Some DSE shareholders had objected to the arrangements in 2008, when it emerged the exchange had got to book advertisements on various platforms of these media houses, such as newspapers, television channels and websites, for an amount equivalent to the value of these shares.

This amount reflected in the books of the exchange as ‘non-refundable advances against advertisement contracts’. The advances were to be written down against the cost of the advertisements to be published/telecast to promote the operations of the exchange from time to time.

At that point, it seemed a win-win transaction. However, the exchange could not utilise these credits, as it failed to restart trading operations due to various reasons.

TV18 had outstanding advances of Rs 6.21 crore, which were valid up to September 3, 2012. BCCL had a balance of Rs 1.73 crore on a contract valid up to November 2012. NDTV’s balance of Rs 2.12 crore had already turned bad, since the contract was for a period of three years and expired in September 2010 itself.

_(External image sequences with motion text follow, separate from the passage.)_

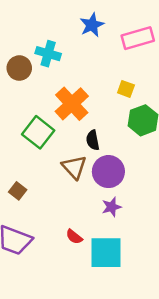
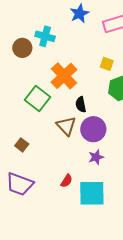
red semicircle: (74, 237) -> (67, 181), turned -96

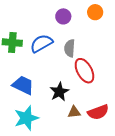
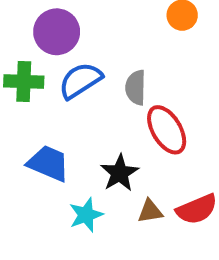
purple circle: (63, 16) -> (57, 32), moved, size x1.5
cyan star: (26, 118) -> (86, 215), moved, size x0.7

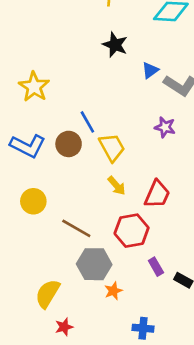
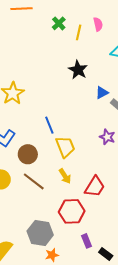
brown circle: (69, 144) -> (28, 154), moved
brown line: (76, 228) -> (34, 181), moved

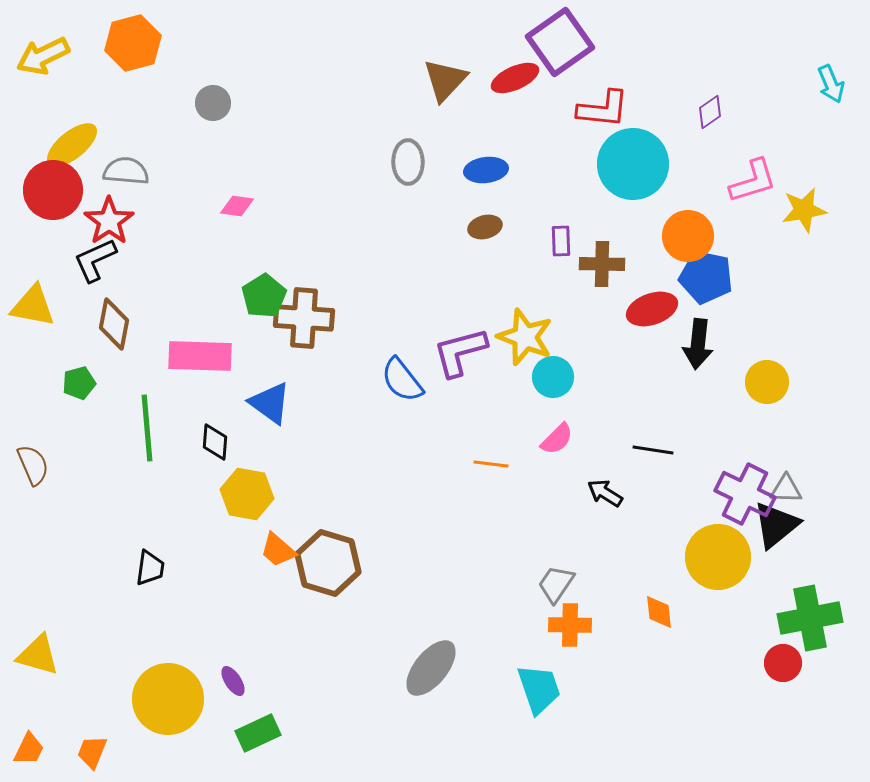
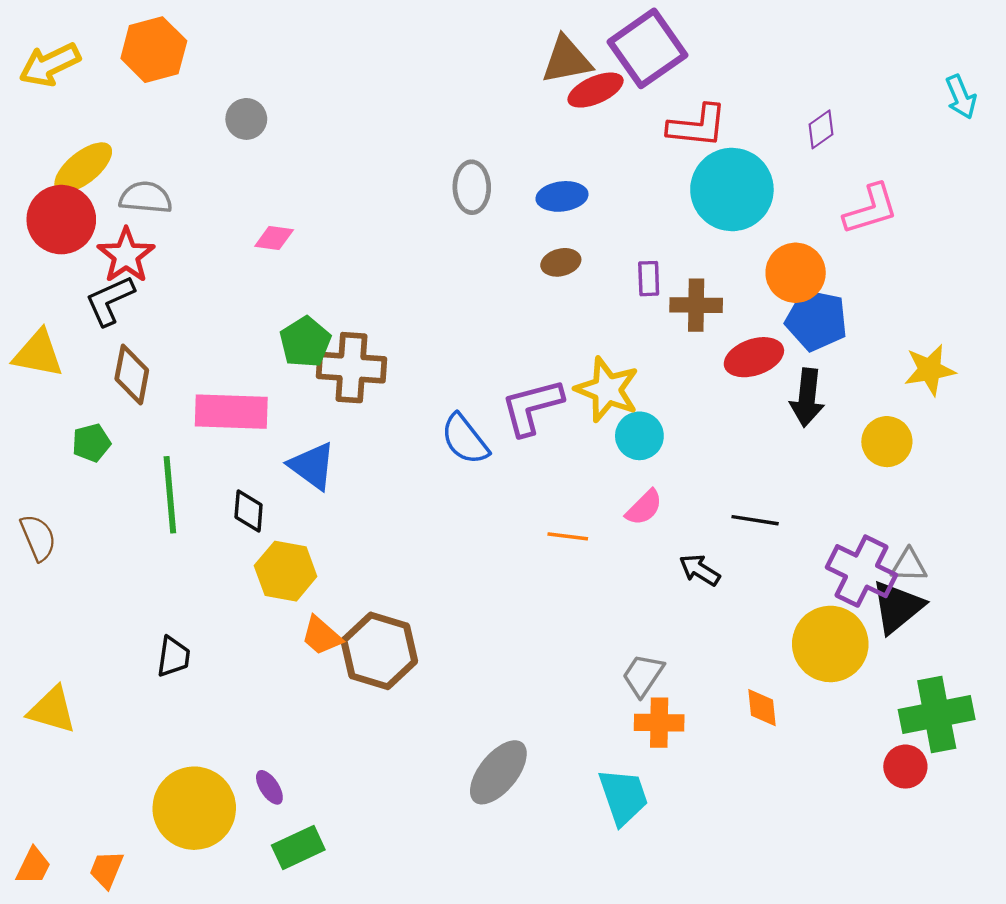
brown triangle: (445, 80) -> (567, 60), moved, turned 36
yellow star: (804, 210) -> (930, 370), moved
yellow triangle: (38, 655) -> (52, 710), moved

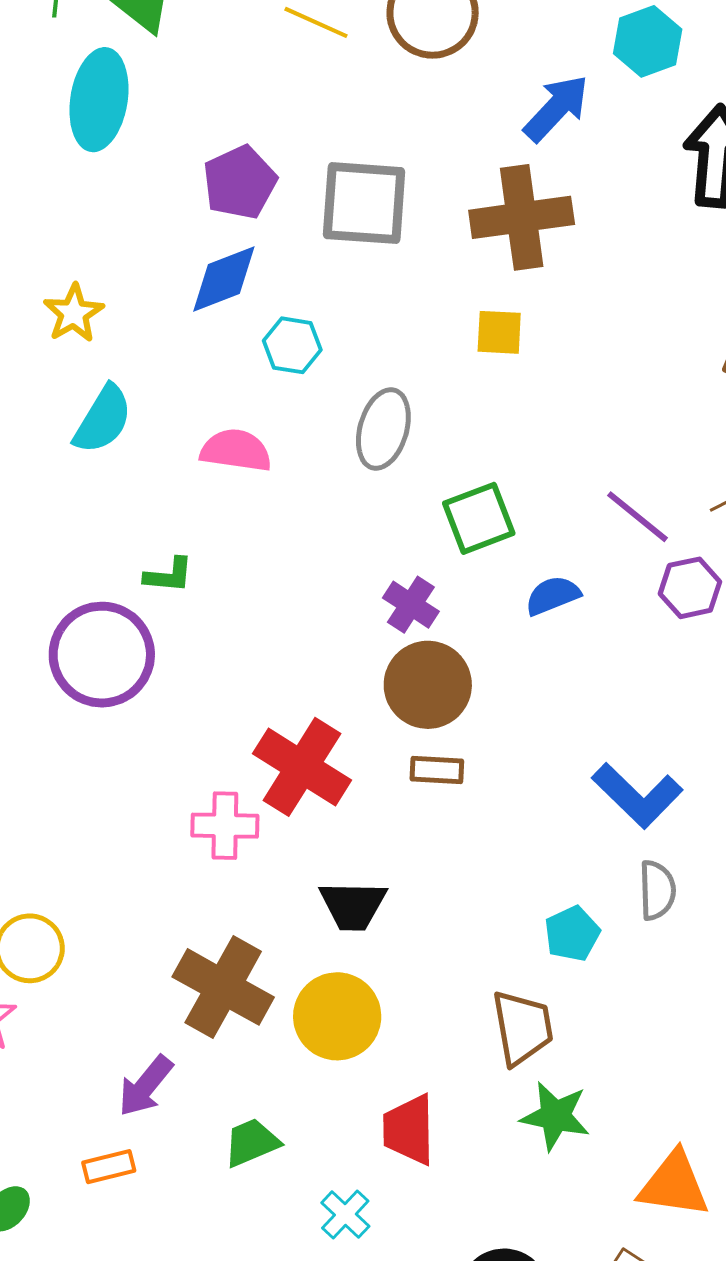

While the unused advertisement advances of TV18 and NDTV are close to the value of their stakes, the number against BCCL is substantially lower. “This could be either because there was consideration other than the advertisments or the exchange has used up ad credits,” said a DSE broker.

An official from BCCL’s brand capital department, which handles such deals, directed calls to a colleague. Emails sent to both of them and Times Group CEO Ravi Dhariwal did not elicit any response. A senior TV18 official declined comment. An email sent to the office of NDTV CFO Saurav Banerjee also went unanswered.

In a note to accounts for the year ended 2011-12, DSE said: “In the opinion of management, the above amounts have been paid for the overall business operations and promotion of the exchange. The management is making efforts and is hopeful of getting the extension of time for utilisation of the amount and, therefore, write-off is not considered necessary.”

It added a provision was being made and charged to the profit & loss account for these amounts as “a matter of prudence”.

P Bolusaria & Co Partner Amit Goel said in the auditor’s report, these contracts were prejudicial to the interests of the company. “These advances given are non-refundable and, of the total advances of Rs 11.37 crore given by the company in the earlier years, only Rs 1.30 crore have been utilised by the company towards advertisement services till the year ended March 31, 2012. In our opinion, aforesaid advances, being non-refundable, are prima facie prejudicial to the interest of company. This has resulted into provisioning and consequent loss of Rs 10.07 crore without availing of any services.”

The DSE shares, valued at Rs 70 each by Deloitte at the time of demutualisation, were trading at Rs 15 or less in the unlisted market, according to DSE brokers.